# What this task involves:
Extract every line of the listing that contains the word "hommes", treating uppercase and lowercase as different.

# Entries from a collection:

((

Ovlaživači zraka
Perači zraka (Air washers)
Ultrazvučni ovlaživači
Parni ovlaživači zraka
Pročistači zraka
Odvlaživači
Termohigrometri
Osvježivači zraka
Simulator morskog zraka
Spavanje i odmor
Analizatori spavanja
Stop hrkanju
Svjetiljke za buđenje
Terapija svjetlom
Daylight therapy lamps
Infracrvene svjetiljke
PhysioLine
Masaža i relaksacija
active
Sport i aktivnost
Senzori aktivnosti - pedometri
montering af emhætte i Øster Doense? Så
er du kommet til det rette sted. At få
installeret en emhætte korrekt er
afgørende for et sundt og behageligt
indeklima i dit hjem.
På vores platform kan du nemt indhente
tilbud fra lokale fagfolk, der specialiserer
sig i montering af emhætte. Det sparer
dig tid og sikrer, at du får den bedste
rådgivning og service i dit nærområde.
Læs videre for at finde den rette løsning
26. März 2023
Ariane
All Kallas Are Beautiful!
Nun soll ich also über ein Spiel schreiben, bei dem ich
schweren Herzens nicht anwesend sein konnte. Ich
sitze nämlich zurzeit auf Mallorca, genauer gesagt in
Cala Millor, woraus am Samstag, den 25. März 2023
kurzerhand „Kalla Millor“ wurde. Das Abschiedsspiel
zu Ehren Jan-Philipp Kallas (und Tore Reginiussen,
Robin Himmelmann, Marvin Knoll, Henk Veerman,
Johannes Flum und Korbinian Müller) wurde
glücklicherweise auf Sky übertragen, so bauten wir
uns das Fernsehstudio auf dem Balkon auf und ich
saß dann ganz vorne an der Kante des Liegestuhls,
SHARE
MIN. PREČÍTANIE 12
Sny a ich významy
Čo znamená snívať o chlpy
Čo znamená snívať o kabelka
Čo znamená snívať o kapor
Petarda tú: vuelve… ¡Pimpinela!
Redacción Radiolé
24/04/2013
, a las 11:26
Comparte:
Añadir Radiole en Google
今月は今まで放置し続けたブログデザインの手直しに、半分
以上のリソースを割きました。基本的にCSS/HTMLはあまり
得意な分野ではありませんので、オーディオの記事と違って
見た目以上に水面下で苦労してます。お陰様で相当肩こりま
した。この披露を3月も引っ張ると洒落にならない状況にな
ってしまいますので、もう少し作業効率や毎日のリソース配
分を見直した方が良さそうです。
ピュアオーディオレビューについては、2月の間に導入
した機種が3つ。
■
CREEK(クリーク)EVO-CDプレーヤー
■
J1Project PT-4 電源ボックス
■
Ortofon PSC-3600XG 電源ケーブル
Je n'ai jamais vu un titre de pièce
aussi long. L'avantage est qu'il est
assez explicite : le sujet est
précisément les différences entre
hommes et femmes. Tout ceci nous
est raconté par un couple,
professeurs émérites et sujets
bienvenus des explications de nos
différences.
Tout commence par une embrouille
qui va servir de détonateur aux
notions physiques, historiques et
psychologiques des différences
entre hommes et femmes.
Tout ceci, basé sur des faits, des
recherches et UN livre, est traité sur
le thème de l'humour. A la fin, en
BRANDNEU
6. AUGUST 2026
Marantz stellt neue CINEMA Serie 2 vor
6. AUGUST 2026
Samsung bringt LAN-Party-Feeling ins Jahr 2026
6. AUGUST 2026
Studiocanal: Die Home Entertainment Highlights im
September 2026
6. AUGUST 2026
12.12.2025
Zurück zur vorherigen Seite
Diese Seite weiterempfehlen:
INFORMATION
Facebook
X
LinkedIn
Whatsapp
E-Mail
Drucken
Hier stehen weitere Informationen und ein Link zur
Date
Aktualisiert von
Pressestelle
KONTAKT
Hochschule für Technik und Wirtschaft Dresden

))

# Solution for this task:
hommes et femmes. Tout ceci nous
entre hommes et femmes.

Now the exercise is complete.